Dorothea burrowed past him to dig a tissue out from under her pillow. “Move, come on.” She blew her nose. “The main difference was that his eyebrows were spiky and tangled, like a cartoon wizard’s.”

“A lot of old codgers have wizard-eyebrows,” Ricky said. “A barber can singe them or wax them flat for you, to make you look younger. Your ghost needed a better barber.”

“Don’t get all sniffy just because you didn’t figure it out first. Who in the world could have guessed? Our cultures don’t even recognize the phenomenon as real! What tickles me about the whole affair is the way it shows that people are too narrow in their thinking about reincarnation — trying to confine it to bloodlines and physical inheritance. When you think of it, there’s no good reason why a non-physical transfer like the reincarnation of a soul should have the least connection with your particular family tree.”

Ricky rubbed at the nape of his neck. “So we have to keep coming back and doing the same things over until we get it right, like having to endlessly repeat a grade in school? I think I’d prefer Hell, thanks.”

“Not repeat, exactly,” she said slowly. “Just — come at a similar problem from different angles until you see your way through it because you’ve grown a little older and wiser. Maybe that’s how you come to know that you have grown; and that it’s time to move on.”

“Here’s to that thought, then,” he said, lifting his juice glass to her. “I think we could all use that kind of opportunity, one way or another.” And then, because she looked so small and warm and red-nosed with weeping and because he missed her horribly across the foot-and-a-half of space between them, he put the glass down and held out his hand. “In the meantime, would you mind very much if I just lie down here and hold you for a little?”

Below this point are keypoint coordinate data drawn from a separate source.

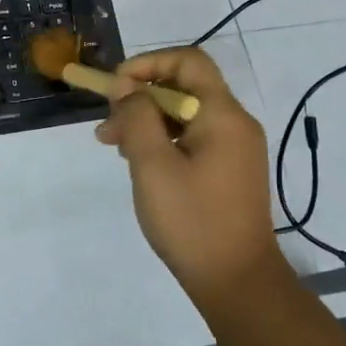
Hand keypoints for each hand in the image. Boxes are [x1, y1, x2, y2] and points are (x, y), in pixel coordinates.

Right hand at [95, 46, 285, 307]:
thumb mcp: (153, 165)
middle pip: (184, 87)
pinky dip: (163, 140)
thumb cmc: (193, 221)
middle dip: (141, 96)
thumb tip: (127, 86)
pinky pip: (192, 138)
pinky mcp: (228, 170)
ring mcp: (234, 148)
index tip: (117, 86)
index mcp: (223, 115)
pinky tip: (138, 162)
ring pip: (184, 114)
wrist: (238, 285)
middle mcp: (234, 123)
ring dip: (147, 120)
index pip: (188, 60)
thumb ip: (137, 116)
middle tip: (107, 122)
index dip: (149, 63)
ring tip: (112, 144)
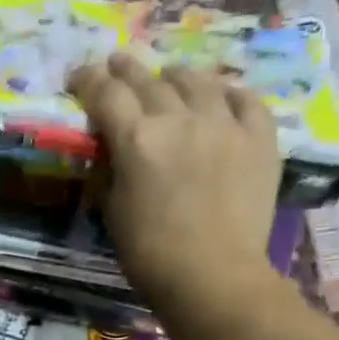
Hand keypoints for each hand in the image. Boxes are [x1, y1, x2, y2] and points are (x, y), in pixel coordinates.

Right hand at [66, 53, 282, 314]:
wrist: (213, 276)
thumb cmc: (149, 254)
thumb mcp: (112, 211)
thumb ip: (112, 170)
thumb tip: (113, 148)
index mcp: (136, 139)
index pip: (105, 94)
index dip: (87, 80)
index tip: (78, 76)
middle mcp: (179, 119)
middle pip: (148, 80)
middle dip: (126, 69)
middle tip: (116, 63)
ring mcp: (225, 124)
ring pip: (197, 81)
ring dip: (176, 76)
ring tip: (169, 77)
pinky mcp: (260, 138)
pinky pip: (245, 100)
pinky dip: (229, 93)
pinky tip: (222, 95)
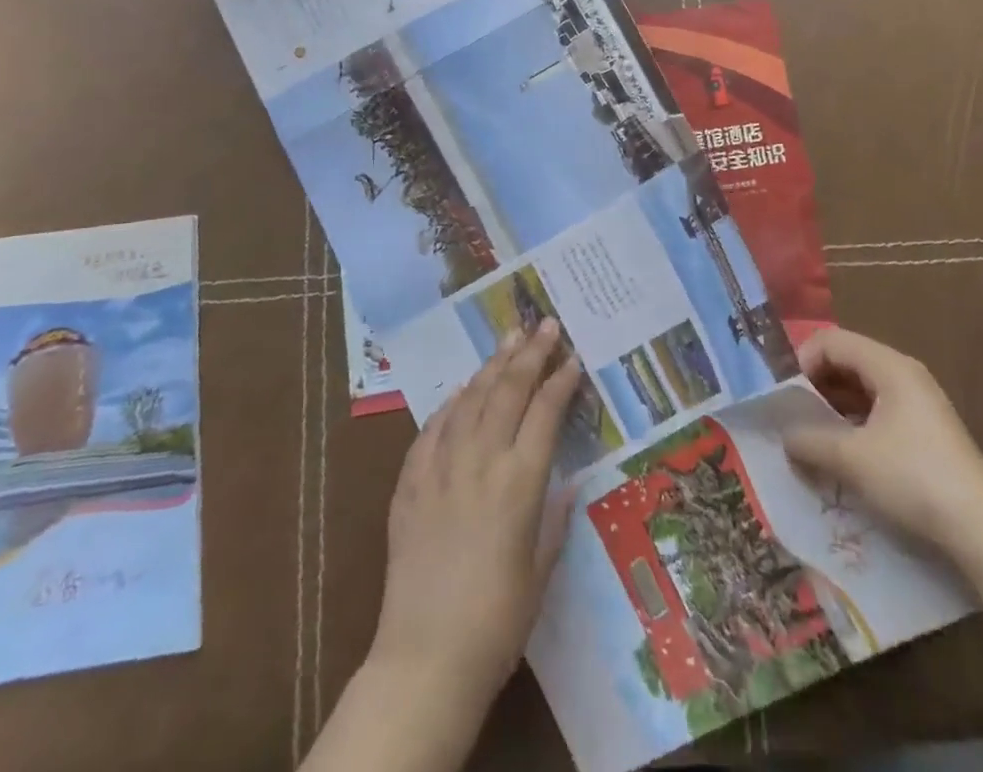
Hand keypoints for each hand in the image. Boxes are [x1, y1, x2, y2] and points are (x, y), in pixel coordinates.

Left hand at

That afternoon Dorothea did her own driving. Brillo and her knapsack of tools and supplies rode in the back of the truck. She regretted giving up the slow, thoughtful stroll to the wall, the rewards of the gradual approach, but Ricky was weaker than he had been. And there was no more reason to avoid laying a tell-tale wheel track along the arroyo.

She parked without looking at the wall, hoping that this time she wouldn’t want to throw up or scream when she did see it. Ricky climbed carefully down. He was slightly wobbly under the stronger dose of hospice mix they had him on now. They left the truck doors open so it wouldn’t turn into an oven.

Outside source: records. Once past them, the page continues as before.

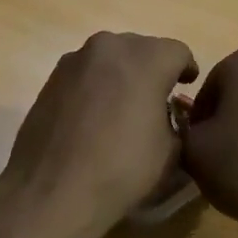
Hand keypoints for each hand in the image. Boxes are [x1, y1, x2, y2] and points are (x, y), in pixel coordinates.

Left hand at [0, 32, 198, 235]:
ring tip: (123, 107)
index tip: (187, 87)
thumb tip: (164, 114)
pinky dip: (95, 86)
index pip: (178, 52)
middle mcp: (110, 47)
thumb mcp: (171, 151)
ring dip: (121, 75)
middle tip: (157, 98)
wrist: (53, 190)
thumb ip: (175, 120)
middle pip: (142, 48)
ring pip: (110, 58)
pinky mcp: (51, 78)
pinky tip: (93, 117)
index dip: (187, 70)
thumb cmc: (122, 169)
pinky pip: (85, 74)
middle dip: (152, 69)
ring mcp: (75, 60)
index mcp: (146, 59)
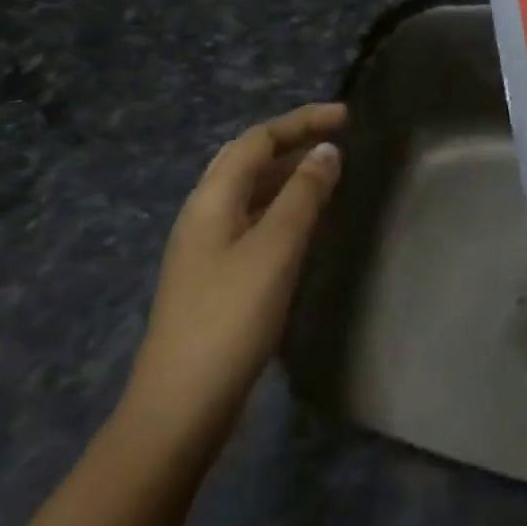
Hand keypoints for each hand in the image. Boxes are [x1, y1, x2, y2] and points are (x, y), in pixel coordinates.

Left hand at [118, 102, 345, 455]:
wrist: (179, 408)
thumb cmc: (230, 319)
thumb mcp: (275, 249)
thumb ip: (303, 195)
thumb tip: (327, 151)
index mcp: (212, 199)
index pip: (258, 139)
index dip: (301, 121)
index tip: (346, 117)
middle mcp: (204, 213)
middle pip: (248, 159)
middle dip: (292, 140)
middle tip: (336, 138)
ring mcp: (205, 247)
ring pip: (250, 191)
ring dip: (287, 173)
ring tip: (328, 173)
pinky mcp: (214, 276)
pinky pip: (252, 220)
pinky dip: (281, 206)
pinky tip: (304, 224)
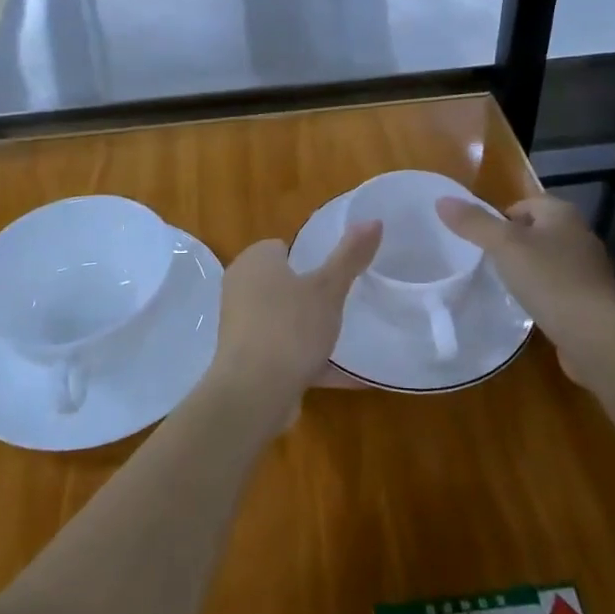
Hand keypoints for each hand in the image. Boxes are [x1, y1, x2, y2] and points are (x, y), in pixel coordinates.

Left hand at [209, 222, 381, 427]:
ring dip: (311, 331)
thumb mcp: (328, 288)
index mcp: (255, 261)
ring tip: (348, 337)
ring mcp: (241, 326)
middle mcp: (241, 288)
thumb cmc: (290, 328)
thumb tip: (374, 219)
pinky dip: (310, 361)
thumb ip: (350, 255)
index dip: (310, 257)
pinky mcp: (247, 360)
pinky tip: (347, 375)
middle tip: (345, 303)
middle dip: (312, 294)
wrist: (253, 394)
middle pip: (284, 284)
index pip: (283, 247)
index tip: (338, 272)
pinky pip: (285, 353)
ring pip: (285, 320)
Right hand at [436, 194, 614, 386]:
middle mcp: (579, 234)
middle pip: (535, 231)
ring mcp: (588, 269)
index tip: (480, 242)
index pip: (523, 204)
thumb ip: (473, 223)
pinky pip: (557, 287)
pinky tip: (528, 308)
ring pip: (547, 260)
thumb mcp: (504, 247)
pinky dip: (542, 293)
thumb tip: (441, 200)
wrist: (596, 336)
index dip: (499, 218)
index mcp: (562, 213)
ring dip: (527, 270)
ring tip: (503, 286)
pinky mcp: (590, 299)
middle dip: (512, 245)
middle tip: (486, 263)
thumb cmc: (550, 280)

It was no good, she couldn’t get used to it. She turned quickly away from the wall, her eyes wet. She had been mad to agree to show the thing. It had not been obliterated — that was beyond even a half hour of Roberto at his most violent — but it was not what it had been, what she had set out to make, and what she had made. It had been changed by the destructive hand of a stranger.

“Come here, sit down,” Ricky said. He spread the old gray blanket in the shade of the juniper. Dorothea sat, her back to the wall.

Brillo lay on his back grunting with pleasure while Ricky scratched the dog’s stomach. “When are you going to get another dog?” Ricky said. “Brillo’s lonely.”